Almost all young Australians are blessed with this empowerment; we are creating our own opportunities to grow and connect. Here are just a few of the many examples I witnessed this year:
- A youth worker in Tennant Creek, the town with the highest proportion of young people in Australia, is connecting traditional skills with future employment through stockman’s training designed for at risk indigenous youth;
- Young people in Adelaide have established a club to assist young newly-arrived migrants with their school homework – benefiting both parties with cultural understanding far better than any textbook could provide; and
- The United Nations Youth Association of Australia, a network made up entirely of young volunteers, is teaching over 40,000 young Australians each year to stand up and speak out, preparing the leaders of the future.

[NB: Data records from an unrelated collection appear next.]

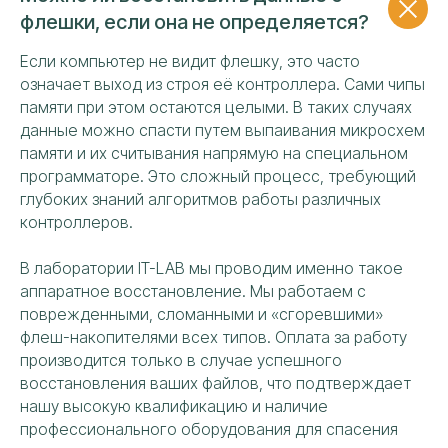
ЗА 1 МИНУТУ
флешки, если она не определяется?
Если компьютер не видит флешку, это часто
Ваше имя
означает выход из строя её контроллера. Сами чипы
памяти при этом остаются целыми. В таких случаях
данные можно спасти путем выпаивания микросхем
памяти и их считывания напрямую на специальном
Номер телефона
программаторе. Это сложный процесс, требующий
+7
глубоких знаний алгоритмов работы различных
контроллеров.
Я даю своё согласие на обработку персональных
данных и подтверждаю ознакомление с политикой
конфиденциальности и обработки персональных
В лаборатории IT-LAB мы проводим именно такое
данных
аппаратное восстановление. Мы работаем с
поврежденными, сломанными и «сгоревшими»
ОТПРАВИТЬ
флеш-накопителями всех типов. Оплата за работу
производится только в случае успешного
восстановления ваших файлов, что подтверждает
нашу высокую квалификацию и наличие
профессионального оборудования для спасения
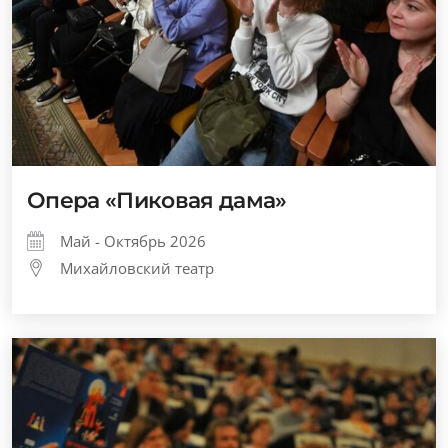
Опера «Пиковая дама»
Май - Октябрь 2026
Михайловский театр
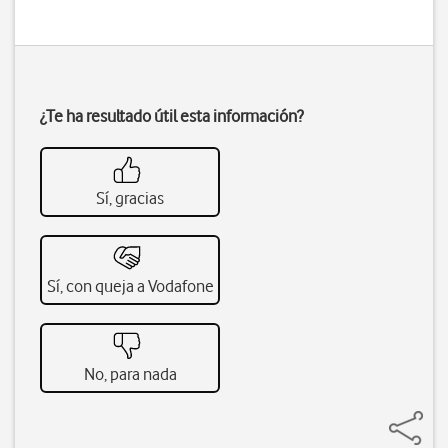
¿Te ha resultado útil esta información?
Sí, gracias
Sí, con queja a Vodafone
No, para nada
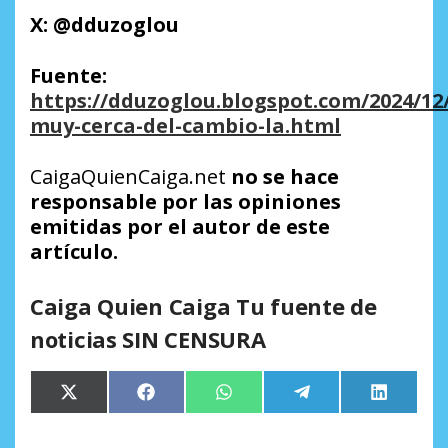
X: @dduzoglou
Fuente:
https://dduzoglou.blogspot.com/2024/12
muy-cerca-del-cambio-la.html
CaigaQuienCaiga.net
no se hace
responsable por las opiniones
emitidas por el autor de este
artículo.
Caiga Quien Caiga Tu fuente de
noticias SIN CENSURA
Compartir
Compartir
Compartir
Compartir
Comparti
X
Facebook
WhatsApp
Telegram
LinkedIn
en
en
en
en
en
(Twitter)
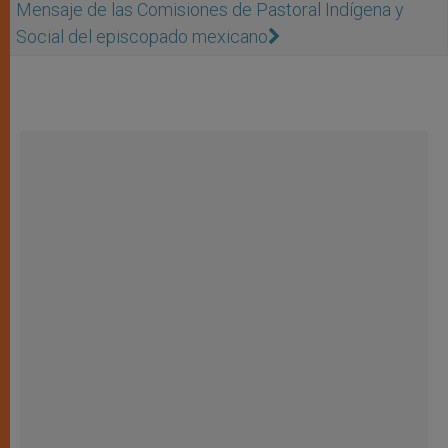
Mensaje de las Comisiones de Pastoral Indígena y
Social del episcopado mexicano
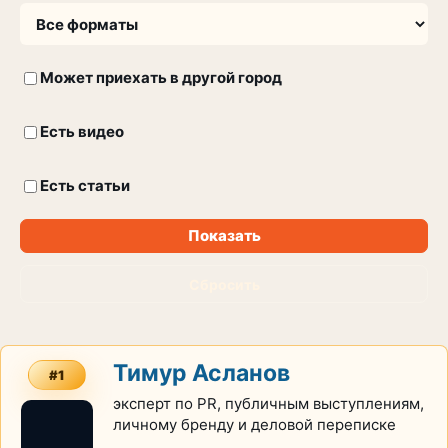
Может приехать в другой город
Есть видео
Есть статьи
Показать
Сбросить
Тимур Асланов
#1
эксперт по PR, публичным выступлениям,
личному бренду и деловой переписке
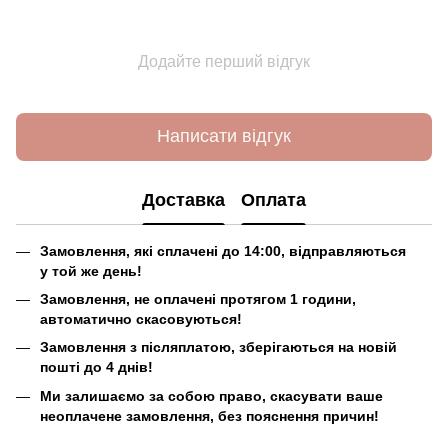
Додайте перший відгук
Написати відгук
Доставка
Оплата
Замовлення, які сплачені до 14:00, відправляються
у той же день!
Замовлення, не оплачені протягом 1 години,
автоматично скасовуються!
Замовлення з післяплатою, зберігаються на новій
пошті до 4 днів!
Ми залишаємо за собою право, скасувати ваше
неоплачене замовлення, без пояснення причин!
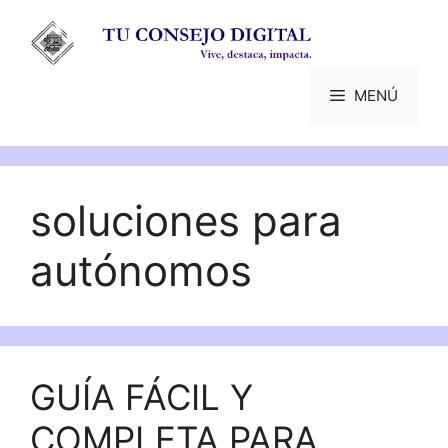
Saltar
al
contenido
MENÚ
soluciones para
autónomos
GUÍA FÁCIL Y
COMPLETA PARA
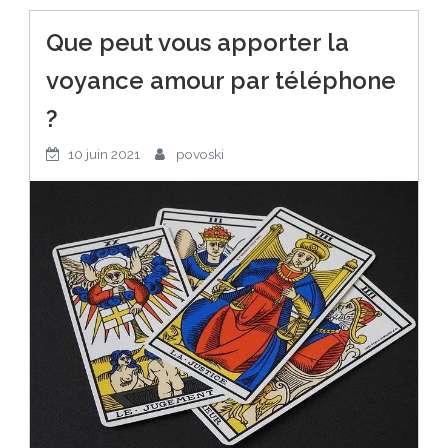
Que peut vous apporter la
voyance amour par téléphone
?
10 juin 2021
povoski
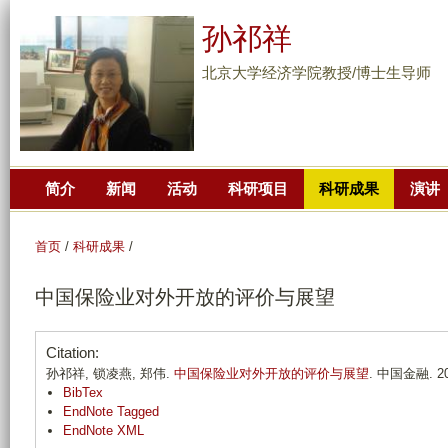
跳
孙祁祥
转
到
北京大学经济学院教授/博士生导师
页
面
的
主
简介
新闻
活动
科研项目
科研成果
演讲
要
内
容
首页
/
科研成果
/
部
中国保险业对外开放的评价与展望
分
Citation:
孙祁祥, 锁凌燕, 郑伟.
中国保险业对外开放的评价与展望
. 中国金融. 201
BibTex
EndNote Tagged
EndNote XML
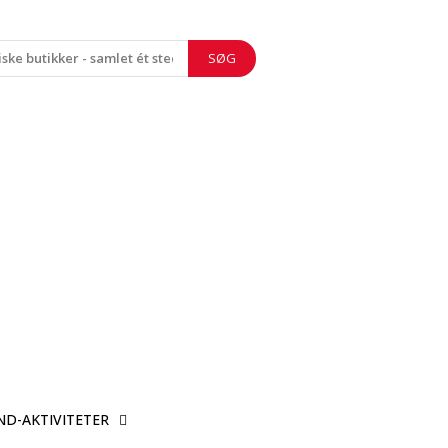
SØG
ND-AKTIVITETER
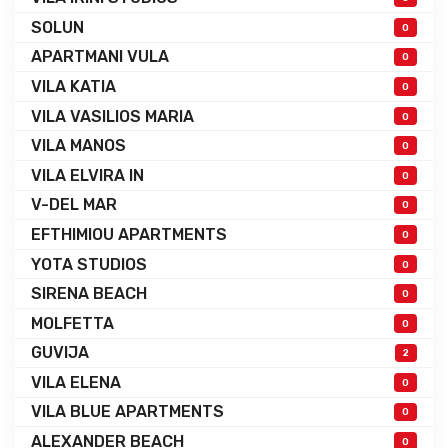
SOLUN
0
APARTMANI VULA
0
VILA KATIA
0
VILA VASILIOS MARIA
0
VILA MANOS
0
VILA ELVIRA IN
0
V-DEL MAR
0
EFTHIMIOU APARTMENTS
0
YOTA STUDIOS
0
SIRENA BEACH
0
MOLFETTA
0
GUVIJA
2
VILA ELENA
0
VILA BLUE APARTMENTS
0
ALEXANDER BEACH
0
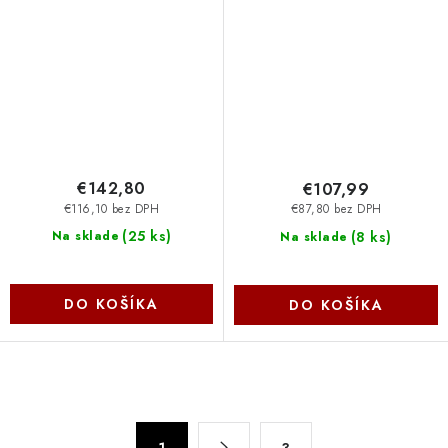
1000VA/600W, české
700VA/420W, české
zásuvky BR1000ELCD-FR
zásuvky BR700ELCD-FR
Cyber Power Systems
Cyber Power Systems
€142,80
€107,99
€116,10 bez DPH
€87,80 bez DPH
(
25 ks
)
(
8 ks
)
Na sklade
Na sklade
DO KOŠÍKA
DO KOŠÍKA
O
v
S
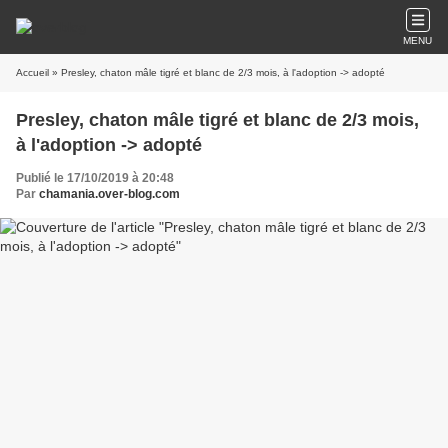
MENU
Accueil
» Presley, chaton mâle tigré et blanc de 2/3 mois, à l'adoption -> adopté
Presley, chaton mâle tigré et blanc de 2/3 mois,
à l'adoption -> adopté
Publié le 17/10/2019 à 20:48
Par
chamania.over-blog.com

But youth are not only the leaders of tomorrow, we also lead today. No where is this more obvious than in the Australian Make Poverty History movement, which has been mobilised largely by young people. This movement is reaching up to the highest branches of our society in the struggle to eliminate global poverty.
However, there are still too many marginalised young people who feel isolated from society because they lack meaningful opportunities. Often this is the result of a family breakdown and, too often, leads to substance abuse, gang activities and crime. These youth are like the branches of the first tree who, without greater support, risk snapping away from active involvement in their communities. This challenge is not unique to Australia but confronts youth all over the world.
These young people need our full attention, especially here at the United Nations. Let us, together, bring youth issues to the fore. This process must include adopting, in full, the Supplement to the World Program on Action for Youth and creating measurable, youth-specific goals and targets, as suggested by the Secretary-General’s Report.
One of the best ways to educate and engage young people is to allow us to explore the world we live in. Thankfully in Australia there are many pathways to increase our cultural understanding, including through international volunteering. The Australian Government’s Youth Ambassadors for Development Programme (AYAD) has allowed over 2,100 young Australians since 1998 to make positive contributions to development through short term assignments throughout Asia and the Pacific. Such opportunities not only benefit the individuals involved. The stories brought back by participants can also positively influence the attitudes of their friends.
A belief within young people that the UN is listening to us – acting on our behalf – is crucial to this forum’s long term sustainability. The youth delegate programme is a small, but important, step towards ensuring this. It is a process that involves many young people, not just the delegates. Our aim is to remove the links in the chain between listening to the thoughts of young people – about the UN and where we are heading as a global society – and those thoughts actually being presented here in New York. As part of this process, I collated a journal of almost 100 pages of comments, poetry and drawings from youth all over Australia. I hope to present this to the Secretary-General in the coming weeks. But there are many more voices out there still waiting to be heard. I urge all member states to consider including a youth representative in their delegations to the United Nations.
Unwavering optimism, like that of the young indigenous boy, is a powerful characteristic of being young. We are using this spirit and energy to put our stamp on the world. From our active volunteerism, to our responsible consumerism, our unprecedented environmental awareness, to our sense of community, we are making our opinions count. We feel a sense of urgency and we want to be empowered to take action ourselves. Help us to ensure the branches of youth flourish and we will help you create a brighter and more united world.